Intuition first, formal definition second. Skim the bullets if you already know this; read the prose if you don't.

Cloud has 1M+ physical hosts. VMs come in shapes (1vCPU/2GB to 96vCPU/768GB). Pack them onto hosts maximizing utilization while honoring constraints: fault-domain spread, update-domain spread, anti-affinity, GPU/memory needs, region/AZ rules.

Scheduler runs as cluster manager. Inventory of hosts + their free resources. Incoming VM request specifies shape + constraints. Greedy bin-pack with constraint satisfaction: filter feasible hosts → score by utilization, fault-domain spread, locality → place. For HA sets, spread across N fault domains + M update domains. Preemption for higher-priority VMs (e.g., burst capacity).

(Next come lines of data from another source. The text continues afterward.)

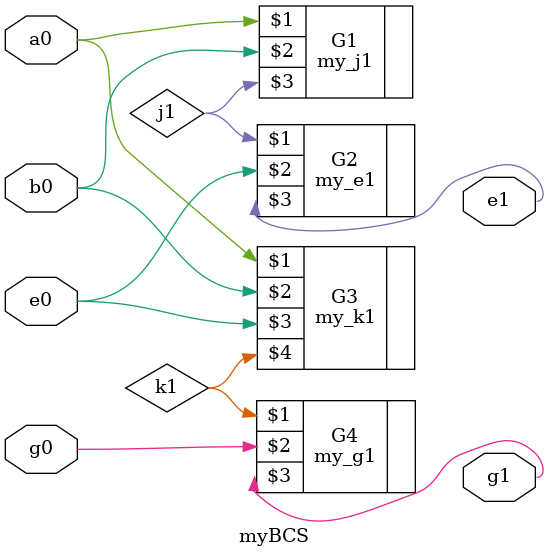
<source format=v>
`timescale 1ns/1ns
module myBCS(input a0, b0, e0, g0, output e1, g1);
	my_j1 G1(a0, b0, j1);
	my_e1 G2(j1, e0, e1);
	my_k1 G3(a0, b0, e0, k1);
	my_g1 G4(k1, g0, g1);
endmodule

</source>
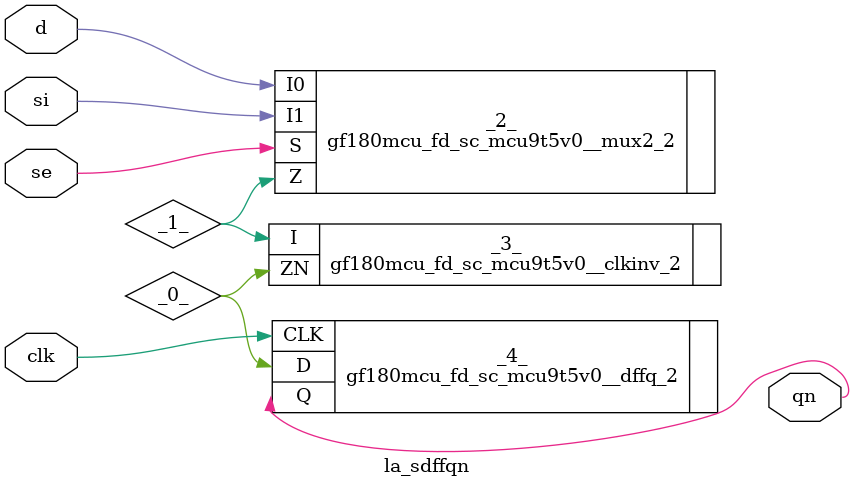
<source format=v>

/* Generated by Yosys 0.44 (git sha1 80ba43d26, g++ 11.4.0-1ubuntu1~22.04 -fPIC -O3) */

(* top =  1  *)
(* src = "generated" *)
module la_sdffqn (
    d,
    si,
    se,
    clk,
    qn
);
  (* src = "generated" *)
  wire _0_;
  wire _1_;
  (* src = "generated" *)
  input clk;
  wire clk;
  (* src = "generated" *)
  input d;
  wire d;
  (* src = "generated" *)
  output qn;
  wire qn;
  (* src = "generated" *)
  input se;
  wire se;
  (* src = "generated" *)
  input si;
  wire si;
  gf180mcu_fd_sc_mcu9t5v0__mux2_2 _2_ (
      .I0(d),
      .I1(si),
      .S (se),
      .Z (_1_)
  );
  gf180mcu_fd_sc_mcu9t5v0__clkinv_2 _3_ (
      .I (_1_),
      .ZN(_0_)
  );
  (* src = "generated" *)
  gf180mcu_fd_sc_mcu9t5v0__dffq_2 _4_ (
      .CLK(clk),
      .D  (_0_),
      .Q  (qn)
  );
endmodule

</source>
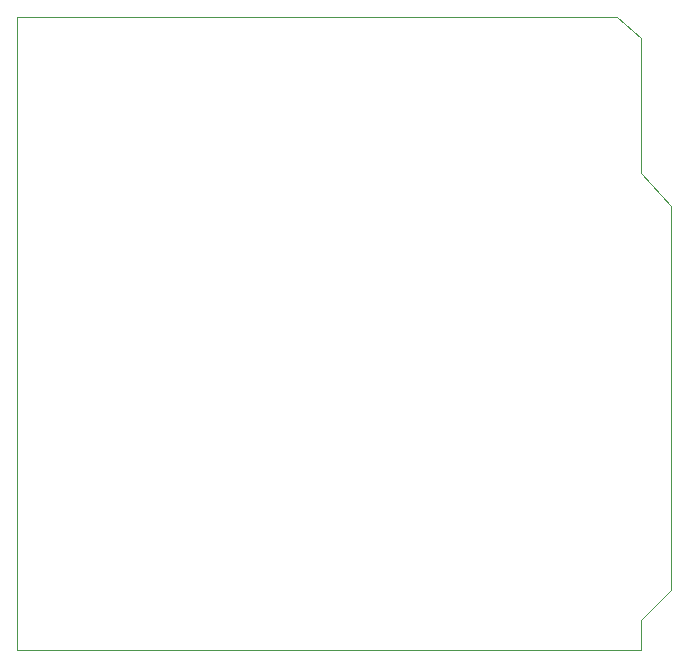
<source format=gbr>
%TF.GenerationSoftware,KiCad,Pcbnew,7.0.1-3b83917a11~172~ubuntu20.04.1*%
%TF.CreationDate,2023-08-11T21:00:57+02:00*%
%TF.ProjectId,PicoShield,5069636f-5368-4696-956c-642e6b696361,rev?*%
%TF.SameCoordinates,Original*%
%TF.FileFunction,Profile,NP*%
%FSLAX46Y46*%
G04 Gerber Fmt 4.6, Leading zero omitted, Abs format (unit mm)*
G04 Created by KiCad (PCBNEW 7.0.1-3b83917a11~172~ubuntu20.04.1) date 2023-08-11 21:00:57*
%MOMM*%
%LPD*%
G01*
G04 APERTURE LIST*
%TA.AperFunction,Profile*%
%ADD10C,0.100000*%
%TD*%
G04 APERTURE END LIST*
D10*
X182372000Y-38608000D02*
X184912000Y-41402000D01*
X129540000Y-25400000D02*
X180340000Y-25400000D01*
X184912000Y-41402000D02*
X184912000Y-73914000D01*
X182372000Y-76454000D02*
X182372000Y-78994000D01*
X180340000Y-25400000D02*
X182372000Y-27178000D01*
X182372000Y-27178000D02*
X182372000Y-38608000D01*
X129540000Y-78994000D02*
X129540000Y-25400000D01*
X182372000Y-78994000D02*
X129540000Y-78994000D01*
X184912000Y-73914000D02*
X182372000Y-76454000D01*
M02*

</source>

Live migration moves VMs without restart when hosts need maintenance.

When to use

Cloud compute schedulers, Kubernetes schedulers, GPU clusters.

When not to

Bare-metal only with no virtualization.

flowchart TB
  Req[VM Request · shape + constraints] --> Sched[Scheduler]
  Sched --> Inv[(Host Inventory)]
  Sched --> Filter[Filter feasible]
  Filter --> Score[Score · util + spread + locality]
  Score --> Place[Place on host]
  Place --> Host[Host]
  Host --> Hyper[Hypervisor · creates VM]
  Maint[Maintenance Event] --> LM[Live Migration]
  LM --> NewHost[Target Host]

Key insights

  • Constraint satisfaction is NP-hard but tractable in practice via heuristics.
  • Fault domains protect against rack/PSU failure; update domains against rolling upgrades.
  • Live migration uses pre-copy memory: iteratively copy dirty pages, brief stun-and-switch.
  • Preemption supports spot instances, cheap capacity that can be reclaimed.
  • Capacity planning operates on top of scheduler, knowing what VMs to provision next month.